This Fall

I woke up on Saturday to the sound of chainsaws.  

Our very old neighbors had moved out last month.  The young couple with their new baby moved in last week.  The house had foundation plantings that were overgrown.  Shrubs that hadn’t been trimmed.  Ornamental trees that had reached roof height.  We knew that the young couple would want to do some landscaping. 

We didn’t know they’d also topple the two towering maples that stood so solidly on either side of the house.  

I wish the day this happened wasn’t the 11th of September.

It took almost all day to take down the first one.  I’ll admit that I was just like little Gavin from down the street.  I was transfixed as I watched the tree man way up in the topmost branches, climbing, balancing, buckling, bracing, notching,  sawing, and dropping each limb.  People can do impressive things.  But I couldn’t cheer him on.

The first maple was in great health.  It was sturdy.  It was grand.  I imagined it was proud.  It must have been a century old. I hated seeing it get skinnier, scrawnier, skeletal. I tried to remember it as it was just hours before, full, wide, robust, and round.

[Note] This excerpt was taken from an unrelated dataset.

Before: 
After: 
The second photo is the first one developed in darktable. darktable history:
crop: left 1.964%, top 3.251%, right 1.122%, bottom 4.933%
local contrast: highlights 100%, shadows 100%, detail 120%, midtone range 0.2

I wondered what might have happened if the new couple had moved in a few weeks later.  If they had seen the mighty maple burst into a blaze of red and orange against an October sky.  What if they had moved in three years and two months later and so could watch their toddler dive and splash in a pool of red, brown, and yellow confetti.   

I wish they’d seen those trees and thought of oxygen, of shade, of animals’ homes, of history.

It took decades of patience and  endurance,  seasons of breathing, sunlight soaking, rain sipping, budding, flowering, and leaving.  

It took three days to amputate those sturdy limbs, sever the mighty trunks, and turn the branches into chips.  Today, as the truck pulled out, only stumps and sawdust remained, reminding us of the two towering structures.  Well, that and two giant holes in the sky.

I’m keeping an open mind about our new neighbors.  Maybe they’ll plant new trees and start their own living, breathing history. Until then, please know, Mighty Maples. You will be missed this Fall.

I haven’t had the heart to count the rings.

10 thoughts on “This Fall

  1. Beautiful piece. I loved these lines in particular:

    I wish they’d seen those trees and thought of oxygen, of shade, of animals’ homes, of history.

    It took decades of patience and endurance, seasons of breathing, sunlight soaking, rain sipping, budding, flowering, and leaving.

    Do you read Margaret Renkl in the NYTimes? This reminds me of something she would write. You two would be fans of one another’s work.

    Liked by 2 people

  2. There were trees like this downtown of my hometown. They were magnificent and lined a brick street. Yes, brick Street. It looked like a moment in A Tree Grows in Brooklyn it was so serene. But last spring when I went down that street my heart shattered. They were gone. In their place spindly little lilacs. While I was glad new trees had been planted it still hurt.

    Liked by 1 person

  3. It’s so interesting that you write this. Our neighborhood has been turning over, older residents giving way to younger families. Systematically we have watched all the stately oaks in the yards fall one after another until the yards are blank canvases of grass. It’s astounding to me.

    Liked by 1 person

    1. I think it’s a combination of things: fear of hurricane damage (probably reasonable these days), preference for lawns that look like golf courses, and dislike of leaves.
      I personally think lawns are very overrated: our neighbors use a LOT of water and chemicals to get their perfect looks. Sigh.